--- SOURCE PASSAGE ---
Disappointingly Homi Bhabha appears only interested in pointing out the deficiencies of the modern moment but not in addressing the argument at hand. Surely there must be at least some reasonable arguments against Pinker's position?

Pete Harrison 19 October 2018

The Western ‘Enlightenment’ is the conceptual superstructure that grew upon the beginnings of the Industrial Revolution (when merchants - in weaving particularly - discovered the endless possibilities of extracting 'relative surplus value', instead of just 'absolute surplus value', from the labour of others - this was a technological and organisational change in labour relations that made technological advance a societal motor and imperative). This early superstructure was expressed in movements such as Calvinism, for example. The material base for these changes in 'ideology' was the Industrial Revolution. It is no coincidence that Portuguese-born Spinoza is the first of the 'modern' philosophers... and that he happened to live in Holland.

The Industrial Revolution was not and is not nice. And the same goes for the Enlightenment. Nor was the emergence of the State and its spread across the globe. We mustn’t confuse ‘The Enlightenment’ with the term ‘enlightenment’. Owning a fridge, or appreciating Bach, might make one feel better than ‘prehistoric savages’ but it doesn’t make one any more intelligent.
--- RECORD EXCERPTS ---
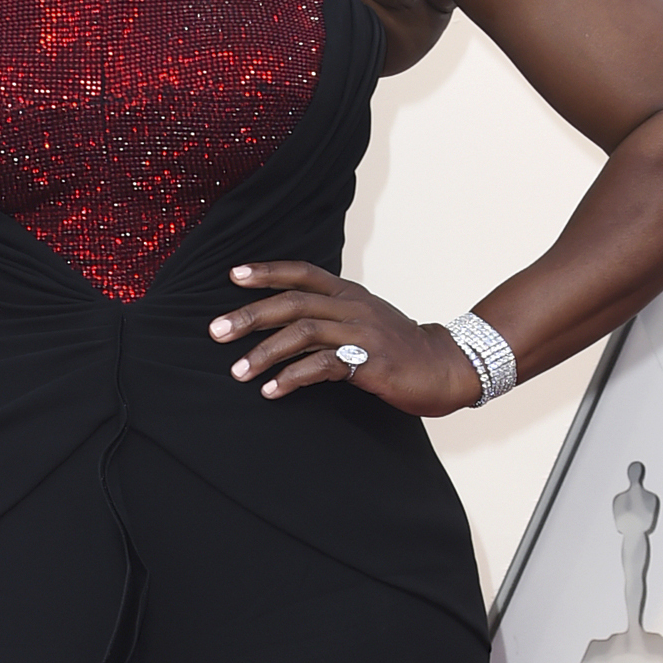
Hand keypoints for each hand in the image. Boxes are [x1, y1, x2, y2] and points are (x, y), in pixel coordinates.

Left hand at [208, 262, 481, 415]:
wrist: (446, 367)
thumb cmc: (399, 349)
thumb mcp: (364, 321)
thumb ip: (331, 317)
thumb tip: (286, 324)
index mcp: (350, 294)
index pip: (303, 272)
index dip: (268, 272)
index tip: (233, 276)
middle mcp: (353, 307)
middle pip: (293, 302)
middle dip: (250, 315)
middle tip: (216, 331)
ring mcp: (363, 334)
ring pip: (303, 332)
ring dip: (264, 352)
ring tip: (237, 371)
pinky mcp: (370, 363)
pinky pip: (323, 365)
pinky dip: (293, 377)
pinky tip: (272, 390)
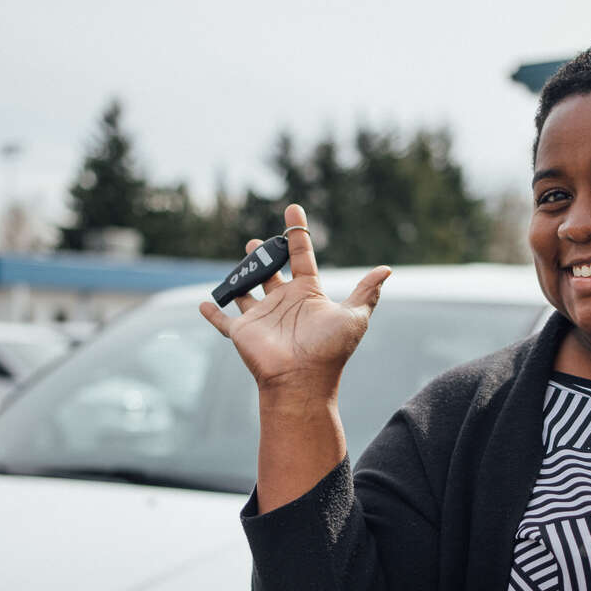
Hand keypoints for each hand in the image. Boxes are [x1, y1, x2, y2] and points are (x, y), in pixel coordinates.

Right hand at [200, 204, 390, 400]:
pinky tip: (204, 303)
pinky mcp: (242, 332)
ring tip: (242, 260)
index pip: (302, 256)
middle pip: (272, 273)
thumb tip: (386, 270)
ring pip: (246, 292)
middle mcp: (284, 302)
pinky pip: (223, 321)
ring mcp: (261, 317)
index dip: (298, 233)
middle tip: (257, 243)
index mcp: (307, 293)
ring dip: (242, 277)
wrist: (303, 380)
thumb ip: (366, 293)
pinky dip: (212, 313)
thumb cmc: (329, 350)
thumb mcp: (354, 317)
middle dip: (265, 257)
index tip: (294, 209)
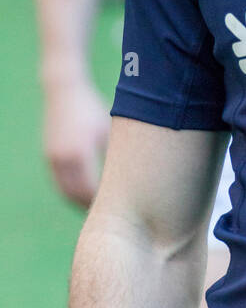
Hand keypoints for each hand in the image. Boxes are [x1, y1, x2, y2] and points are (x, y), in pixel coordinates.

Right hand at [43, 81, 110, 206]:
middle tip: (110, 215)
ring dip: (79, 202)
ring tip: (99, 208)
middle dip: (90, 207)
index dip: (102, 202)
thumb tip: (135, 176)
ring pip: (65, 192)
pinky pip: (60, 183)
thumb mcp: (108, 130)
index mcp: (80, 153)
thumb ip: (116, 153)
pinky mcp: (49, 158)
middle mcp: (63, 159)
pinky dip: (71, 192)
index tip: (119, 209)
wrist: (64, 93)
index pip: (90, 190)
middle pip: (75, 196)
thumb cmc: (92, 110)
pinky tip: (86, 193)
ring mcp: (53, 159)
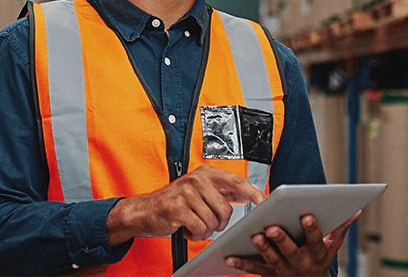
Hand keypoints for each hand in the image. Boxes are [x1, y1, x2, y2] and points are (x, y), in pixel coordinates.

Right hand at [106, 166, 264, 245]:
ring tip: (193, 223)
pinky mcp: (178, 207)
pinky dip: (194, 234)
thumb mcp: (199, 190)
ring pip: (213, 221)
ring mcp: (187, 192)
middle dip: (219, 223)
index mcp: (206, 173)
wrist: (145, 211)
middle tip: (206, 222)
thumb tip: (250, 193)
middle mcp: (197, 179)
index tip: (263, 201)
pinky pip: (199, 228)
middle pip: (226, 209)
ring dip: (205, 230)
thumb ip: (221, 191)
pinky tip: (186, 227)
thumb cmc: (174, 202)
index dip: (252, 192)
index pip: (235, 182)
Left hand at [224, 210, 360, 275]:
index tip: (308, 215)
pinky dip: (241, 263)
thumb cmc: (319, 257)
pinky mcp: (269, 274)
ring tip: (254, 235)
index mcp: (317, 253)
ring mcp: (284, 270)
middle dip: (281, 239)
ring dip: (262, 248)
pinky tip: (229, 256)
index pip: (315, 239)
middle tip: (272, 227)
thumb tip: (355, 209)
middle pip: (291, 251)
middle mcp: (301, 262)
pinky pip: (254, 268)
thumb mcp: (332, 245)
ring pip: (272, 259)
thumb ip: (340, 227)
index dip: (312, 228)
---
EXERCISE DESCRIPTION: Name every person mentioned in the passage on the Enlightenment. The lines have no role in this exercise.

RESPONSE FOR THIS EXERCISE: Homi Bhabha, Pinker, Pete Harrison, Spinoza, Bach